What is needed: Scan the records for the string "Calculation" and copy every line that holds it.

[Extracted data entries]
----
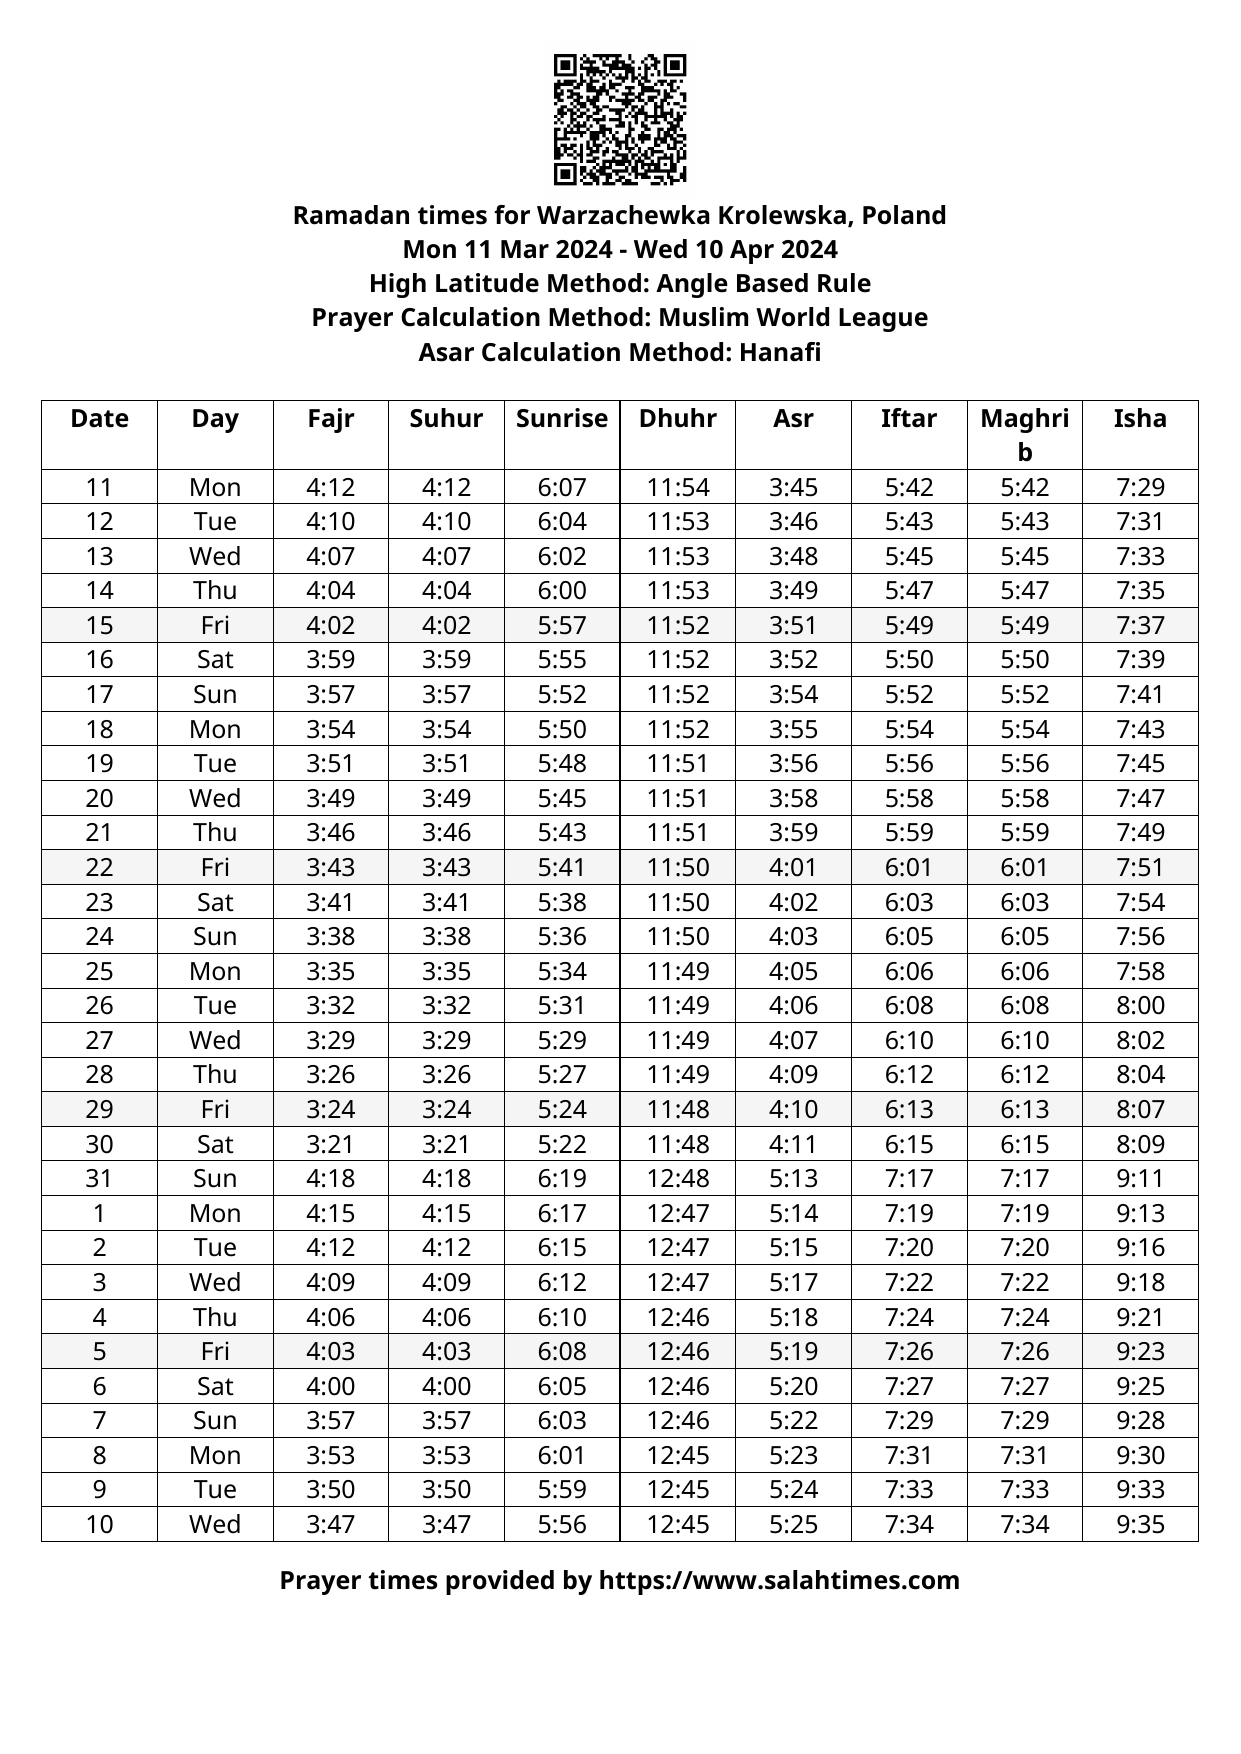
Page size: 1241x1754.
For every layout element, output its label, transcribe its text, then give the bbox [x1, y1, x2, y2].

table_cell 6:10 [505, 1300, 619, 1333]
table_cell 4:15 [389, 1196, 504, 1229]
table_cell 3:21 [389, 1127, 504, 1160]
table_cell 11:49 [621, 954, 735, 987]
table_cell 11:52 [621, 608, 735, 642]
table_cell 5:49 [852, 608, 967, 642]
table_cell 6:15 [968, 1127, 1082, 1160]
table_cell 7:29 [1083, 470, 1198, 503]
table_cell 3:21 [274, 1127, 388, 1160]
table_cell 5:52 [852, 677, 967, 711]
table_cell 4:10 [736, 1092, 851, 1126]
table_cell 3:46 [274, 816, 388, 849]
table_cell 5:42 [852, 470, 967, 503]
table_cell Tue [158, 1231, 273, 1264]
table_cell 8:02 [1083, 1023, 1198, 1057]
table_cell 17 [42, 677, 157, 711]
table_cell 6:05 [505, 1369, 619, 1402]
table_cell 6:07 [505, 470, 619, 503]
table_cell Sat [158, 643, 273, 676]
table_cell 12:46 [621, 1300, 735, 1333]
table_cell 3:43 [274, 850, 388, 884]
table_cell 2 [42, 1231, 157, 1264]
table_cell 11:50 [621, 919, 735, 953]
table_header Sunrise [505, 401, 619, 469]
table_cell 3:35 [389, 954, 504, 987]
table_cell 3:54 [736, 677, 851, 711]
table_cell 9:33 [1083, 1473, 1198, 1506]
table_cell 3:50 [274, 1473, 388, 1506]
table_cell 6:03 [505, 1404, 619, 1437]
table_cell 6:04 [505, 504, 619, 538]
table_cell 3:32 [274, 989, 388, 1022]
table_cell 21 [42, 816, 157, 849]
table_cell 4:02 [736, 885, 851, 918]
table_cell 28 [42, 1058, 157, 1091]
table_cell 5:17 [736, 1265, 851, 1299]
table_cell 11:52 [621, 677, 735, 711]
table_cell 8 [42, 1438, 157, 1472]
table_cell 11:52 [621, 643, 735, 676]
table_cell 4:00 [274, 1369, 388, 1402]
table_cell 4 [42, 1300, 157, 1333]
table_cell 7:22 [852, 1265, 967, 1299]
table_cell 4:07 [274, 539, 388, 572]
table_cell 5:59 [852, 816, 967, 849]
table_cell 14 [42, 574, 157, 607]
table_cell 8:04 [1083, 1058, 1198, 1091]
table_cell 5:43 [852, 504, 967, 538]
table_cell 7:31 [1083, 504, 1198, 538]
table_header Fajr [274, 401, 388, 469]
table_cell 12:47 [621, 1231, 735, 1264]
table_cell Fri [158, 1334, 273, 1368]
table_cell Tue [158, 504, 273, 538]
table_cell 4:01 [736, 850, 851, 884]
table_cell 5:56 [968, 746, 1082, 780]
table_cell Thu [158, 1300, 273, 1333]
table_cell 5:50 [852, 643, 967, 676]
table_cell 12:48 [621, 1161, 735, 1195]
table_cell 4:07 [736, 1023, 851, 1057]
table_cell 8:07 [1083, 1092, 1198, 1126]
table_cell Sat [158, 885, 273, 918]
table_header Iftar [852, 401, 967, 469]
table_cell 6:01 [968, 850, 1082, 884]
table_cell 12:46 [621, 1334, 735, 1368]
table_cell 12:45 [621, 1507, 735, 1541]
table_cell 5:22 [736, 1404, 851, 1437]
table_cell Fri [158, 608, 273, 642]
table_cell Sun [158, 1161, 273, 1195]
table_cell 16 [42, 643, 157, 676]
table_cell 3:51 [736, 608, 851, 642]
table_cell 5:31 [505, 989, 619, 1022]
table_cell 7:58 [1083, 954, 1198, 987]
table_header Suhur [389, 401, 504, 469]
table_cell 7:33 [852, 1473, 967, 1506]
table_cell 5:20 [736, 1369, 851, 1402]
table_cell 5:47 [968, 574, 1082, 607]
table_cell Fri [158, 850, 273, 884]
text Prayer Calculation Method: Muslim World League [42, 300, 1198, 334]
table_cell 7:34 [968, 1507, 1082, 1541]
text Mon 11 Mar 2024 - Wed 10 Apr 2024 [42, 232, 1198, 266]
table_cell 7:19 [968, 1196, 1082, 1229]
table_cell 31 [42, 1161, 157, 1195]
table_cell 12:45 [621, 1473, 735, 1506]
table_cell 3:55 [736, 712, 851, 745]
table_cell Thu [158, 1058, 273, 1091]
table_cell 6:03 [968, 885, 1082, 918]
table_cell 4:11 [736, 1127, 851, 1160]
table_cell 5 [42, 1334, 157, 1368]
table_cell 9:16 [1083, 1231, 1198, 1264]
table_cell 7:29 [968, 1404, 1082, 1437]
table_cell 5:56 [852, 746, 967, 780]
table_cell Mon [158, 1196, 273, 1229]
table_cell 5:27 [505, 1058, 619, 1091]
table_cell 5:15 [736, 1231, 851, 1264]
table_cell 6:03 [852, 885, 967, 918]
table_cell 4:12 [274, 470, 388, 503]
table_cell 11:51 [621, 746, 735, 780]
table_cell 3:57 [274, 1404, 388, 1437]
table_cell 7:31 [852, 1438, 967, 1472]
table_cell 5:50 [505, 712, 619, 745]
table_cell 4:15 [274, 1196, 388, 1229]
table_cell Wed [158, 539, 273, 572]
table_cell 4:03 [736, 919, 851, 953]
table_cell 3:52 [736, 643, 851, 676]
table_cell 11:51 [621, 781, 735, 814]
table_cell 3:47 [389, 1507, 504, 1541]
table_cell 7:34 [852, 1507, 967, 1541]
table_cell 5:42 [968, 470, 1082, 503]
table_cell 6:13 [852, 1092, 967, 1126]
table_cell 5:29 [505, 1023, 619, 1057]
table_cell 7 [42, 1404, 157, 1437]
table_cell 3:26 [274, 1058, 388, 1091]
table_cell Mon [158, 470, 273, 503]
table_cell 11:52 [621, 712, 735, 745]
table_cell Wed [158, 1023, 273, 1057]
table_cell 9:18 [1083, 1265, 1198, 1299]
table_cell 11:48 [621, 1127, 735, 1160]
table_cell 24 [42, 919, 157, 953]
table_cell 7:24 [852, 1300, 967, 1333]
table_cell Sat [158, 1369, 273, 1402]
table_cell 11:48 [621, 1092, 735, 1126]
table_cell 4:02 [274, 608, 388, 642]
table_cell 1 [42, 1196, 157, 1229]
table_cell 7:24 [968, 1300, 1082, 1333]
table_cell 4:06 [389, 1300, 504, 1333]
table_cell 4:09 [736, 1058, 851, 1091]
table_cell 9:21 [1083, 1300, 1198, 1333]
table_cell 3:47 [274, 1507, 388, 1541]
table_cell 6 [42, 1369, 157, 1402]
table_cell 8:09 [1083, 1127, 1198, 1160]
table_cell 3:46 [736, 504, 851, 538]
table_cell 3:46 [389, 816, 504, 849]
table_cell 5:58 [968, 781, 1082, 814]
text Prayer times provided by https://www.salahtimes.com [42, 1563, 1198, 1597]
table_cell 3:45 [736, 470, 851, 503]
table_cell 4:00 [389, 1369, 504, 1402]
table_cell 3:57 [274, 677, 388, 711]
table_cell 7:49 [1083, 816, 1198, 849]
table_cell Tue [158, 1473, 273, 1506]
table_cell 13 [42, 539, 157, 572]
table_cell 11:53 [621, 574, 735, 607]
table_cell 7:19 [852, 1196, 967, 1229]
table_cell 4:12 [389, 470, 504, 503]
table_cell 11 [42, 470, 157, 503]
table_cell 5:43 [968, 504, 1082, 538]
table_cell 3:35 [274, 954, 388, 987]
table_cell 19 [42, 746, 157, 780]
table_cell 4:10 [389, 504, 504, 538]
table_cell 7:20 [968, 1231, 1082, 1264]
table_cell 7:33 [968, 1473, 1082, 1506]
table_cell 6:15 [505, 1231, 619, 1264]
table_cell 6:05 [968, 919, 1082, 953]
table_cell 3:50 [389, 1473, 504, 1506]
table_cell 12:45 [621, 1438, 735, 1472]
table_cell 8:00 [1083, 989, 1198, 1022]
table_cell 5:19 [736, 1334, 851, 1368]
table_cell 5:13 [736, 1161, 851, 1195]
picture [542, 41, 699, 198]
table_cell 6:10 [968, 1023, 1082, 1057]
table_cell 9 [42, 1473, 157, 1506]
table_cell 4:04 [389, 574, 504, 607]
table_cell 4:12 [389, 1231, 504, 1264]
table_cell 4:02 [389, 608, 504, 642]
table_cell 10 [42, 1507, 157, 1541]
table_cell 7:27 [968, 1369, 1082, 1402]
table_cell 11:50 [621, 850, 735, 884]
table_header Day [158, 401, 273, 469]
table_cell 6:05 [852, 919, 967, 953]
table_cell 7:17 [852, 1161, 967, 1195]
table_cell 5:24 [505, 1092, 619, 1126]
table_cell 6:08 [852, 989, 967, 1022]
table_header Maghrib [968, 401, 1082, 469]
table_cell 5:55 [505, 643, 619, 676]
table_cell 12 [42, 504, 157, 538]
table_cell 5:45 [968, 539, 1082, 572]
table_cell Thu [158, 574, 273, 607]
table_cell 3:53 [274, 1438, 388, 1472]
table_cell Sat [158, 1127, 273, 1160]
table_cell 3:38 [389, 919, 504, 953]
table_cell Mon [158, 954, 273, 987]
table_cell 12:47 [621, 1265, 735, 1299]
table_cell 11:49 [621, 1023, 735, 1057]
table_cell 7:43 [1083, 712, 1198, 745]
table_cell 7:20 [852, 1231, 967, 1264]
table_cell 4:09 [389, 1265, 504, 1299]
table_cell 9:13 [1083, 1196, 1198, 1229]
table_cell 5:49 [968, 608, 1082, 642]
table_cell 3:59 [274, 643, 388, 676]
table_cell 7:17 [968, 1161, 1082, 1195]
table_cell 4:03 [389, 1334, 504, 1368]
table_cell 3:56 [736, 746, 851, 780]
table_cell 11:50 [621, 885, 735, 918]
table_cell 7:39 [1083, 643, 1198, 676]
table_cell 3:49 [736, 574, 851, 607]
table_cell 5:24 [736, 1473, 851, 1506]
table_cell 3:59 [736, 816, 851, 849]
table_cell 3:32 [389, 989, 504, 1022]
table_cell 5:48 [505, 746, 619, 780]
table_cell 3:43 [389, 850, 504, 884]
table_cell 6:13 [968, 1092, 1082, 1126]
table_cell 6:12 [505, 1265, 619, 1299]
table_cell Sun [158, 677, 273, 711]
table_cell 7:22 [968, 1265, 1082, 1299]
table_cell 7:45 [1083, 746, 1198, 780]
table_cell Tue [158, 746, 273, 780]
table_cell 6:01 [852, 850, 967, 884]
table_cell 3:51 [389, 746, 504, 780]
table_cell 6:00 [505, 574, 619, 607]
table_cell 20 [42, 781, 157, 814]
table_cell Wed [158, 1265, 273, 1299]
table_cell Sun [158, 1404, 273, 1437]
table_cell 4:03 [274, 1334, 388, 1368]
table_cell 11:53 [621, 539, 735, 572]
table_cell 5:18 [736, 1300, 851, 1333]
table_cell 4:09 [274, 1265, 388, 1299]
table_cell 4:07 [389, 539, 504, 572]
table_cell 6:12 [968, 1058, 1082, 1091]
table_cell 6:19 [505, 1161, 619, 1195]
table_cell 3:41 [389, 885, 504, 918]
table_cell 5:54 [968, 712, 1082, 745]
table_cell 5:36 [505, 919, 619, 953]
table_cell 4:18 [389, 1161, 504, 1195]
table_cell 3:38 [274, 919, 388, 953]
table_cell 7:35 [1083, 574, 1198, 607]
table_cell 3:24 [389, 1092, 504, 1126]
table_cell Wed [158, 1507, 273, 1541]
table_cell 6:12 [852, 1058, 967, 1091]
table_cell 3:29 [274, 1023, 388, 1057]
table_cell 5:47 [852, 574, 967, 607]
table_cell 4:12 [274, 1231, 388, 1264]
table_cell 29 [42, 1092, 157, 1126]
table_cell 5:23 [736, 1438, 851, 1472]
table_cell 6:02 [505, 539, 619, 572]
table_cell 6:17 [505, 1196, 619, 1229]
table_cell 5:54 [852, 712, 967, 745]
table_cell 25 [42, 954, 157, 987]
table_cell 3:24 [274, 1092, 388, 1126]
table_cell 9:30 [1083, 1438, 1198, 1472]
table_cell 4:05 [736, 954, 851, 987]
table_cell 3:48 [736, 539, 851, 572]
table_cell 3:26 [389, 1058, 504, 1091]
table_cell 11:51 [621, 816, 735, 849]
table_cell 12:47 [621, 1196, 735, 1229]
table_cell 3:53 [389, 1438, 504, 1472]
table_cell 3:57 [389, 677, 504, 711]
table_cell Tue [158, 989, 273, 1022]
table_header Date [42, 401, 157, 469]
table_cell 5:45 [852, 539, 967, 572]
table_cell 4:04 [274, 574, 388, 607]
table_header Dhuhr [621, 401, 735, 469]
table_cell 11:53 [621, 504, 735, 538]
table_cell Mon [158, 712, 273, 745]
text Asar Calculation Method: Hanafi [42, 334, 1198, 368]
table_cell 5:52 [505, 677, 619, 711]
table_cell 3:51 [274, 746, 388, 780]
table_cell 3:54 [389, 712, 504, 745]
table_cell 6:06 [852, 954, 967, 987]
table_cell 7:31 [968, 1438, 1082, 1472]
table_cell 5:41 [505, 850, 619, 884]
table_cell 4:18 [274, 1161, 388, 1195]
text Ramadan times for Warzachewka Krolewska, Poland [42, 198, 1198, 232]
table_cell Wed [158, 781, 273, 814]
table_cell 4:10 [274, 504, 388, 538]
table_cell 7:41 [1083, 677, 1198, 711]
table_cell 7:56 [1083, 919, 1198, 953]
table_cell 9:35 [1083, 1507, 1198, 1541]
table_cell 30 [42, 1127, 157, 1160]
table_cell 5:25 [736, 1507, 851, 1541]
table_cell 9:28 [1083, 1404, 1198, 1437]
table_cell 5:57 [505, 608, 619, 642]
table_cell 5:58 [852, 781, 967, 814]
table_cell 3:49 [274, 781, 388, 814]
table_cell Fri [158, 1092, 273, 1126]
table_cell 7:29 [852, 1404, 967, 1437]
table_cell 26 [42, 989, 157, 1022]
table_cell 5:22 [505, 1127, 619, 1160]
table_cell 9:25 [1083, 1369, 1198, 1402]
table_cell 9:23 [1083, 1334, 1198, 1368]
table_cell 5:14 [736, 1196, 851, 1229]
table_cell 5:43 [505, 816, 619, 849]
table_cell 7:47 [1083, 781, 1198, 814]
table_cell 7:54 [1083, 885, 1198, 918]
table_cell 3:41 [274, 885, 388, 918]
table_cell 11:49 [621, 1058, 735, 1091]
table_cell 18 [42, 712, 157, 745]
table_cell Mon [158, 1438, 273, 1472]
text High Latitude Method: Angle Based Rule [42, 266, 1198, 300]
table_cell 3:49 [389, 781, 504, 814]
table_cell 7:27 [852, 1369, 967, 1402]
table_cell 11:54 [621, 470, 735, 503]
table_cell 7:26 [852, 1334, 967, 1368]
table_cell 4:06 [274, 1300, 388, 1333]
table_cell 7:37 [1083, 608, 1198, 642]
table_cell 5:45 [505, 781, 619, 814]
table_cell 22 [42, 850, 157, 884]
table_cell Sun [158, 919, 273, 953]
table_header Isha [1083, 401, 1198, 469]
table_cell 3:59 [389, 643, 504, 676]
table_header Asr [736, 401, 851, 469]
table_cell 7:26 [968, 1334, 1082, 1368]
table_cell 7:33 [1083, 539, 1198, 572]
table_cell 3:58 [736, 781, 851, 814]
table_cell 15 [42, 608, 157, 642]
table_cell 4:06 [736, 989, 851, 1022]
table_cell 12:46 [621, 1404, 735, 1437]
table_cell 11:49 [621, 989, 735, 1022]
table_cell 3 [42, 1265, 157, 1299]
table_cell 3:29 [389, 1023, 504, 1057]
table_cell 5:59 [505, 1473, 619, 1506]
table_cell 3:57 [389, 1404, 504, 1437]
table_cell 6:08 [505, 1334, 619, 1368]
table_cell Thu [158, 816, 273, 849]
table_cell 5:34 [505, 954, 619, 987]
table_cell 3:54 [274, 712, 388, 745]
table_cell 6:10 [852, 1023, 967, 1057]
table_cell 9:11 [1083, 1161, 1198, 1195]
table_cell 6:15 [852, 1127, 967, 1160]
table_cell 6:06 [968, 954, 1082, 987]
table_cell 6:01 [505, 1438, 619, 1472]
table_cell 5:50 [968, 643, 1082, 676]
table_cell 5:38 [505, 885, 619, 918]
table_cell 5:52 [968, 677, 1082, 711]
table_cell 27 [42, 1023, 157, 1057]
table_cell 5:56 [505, 1507, 619, 1541]
table_cell 7:51 [1083, 850, 1198, 884]
table_cell 5:59 [968, 816, 1082, 849]
table_cell 6:08 [968, 989, 1082, 1022]
table_cell 23 [42, 885, 157, 918]
table_cell 12:46 [621, 1369, 735, 1402]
----
Problem solution:
text Prayer Calculation Method: Muslim World League [42, 300, 1198, 334]
text Asar Calculation Method: Hanafi [42, 334, 1198, 368]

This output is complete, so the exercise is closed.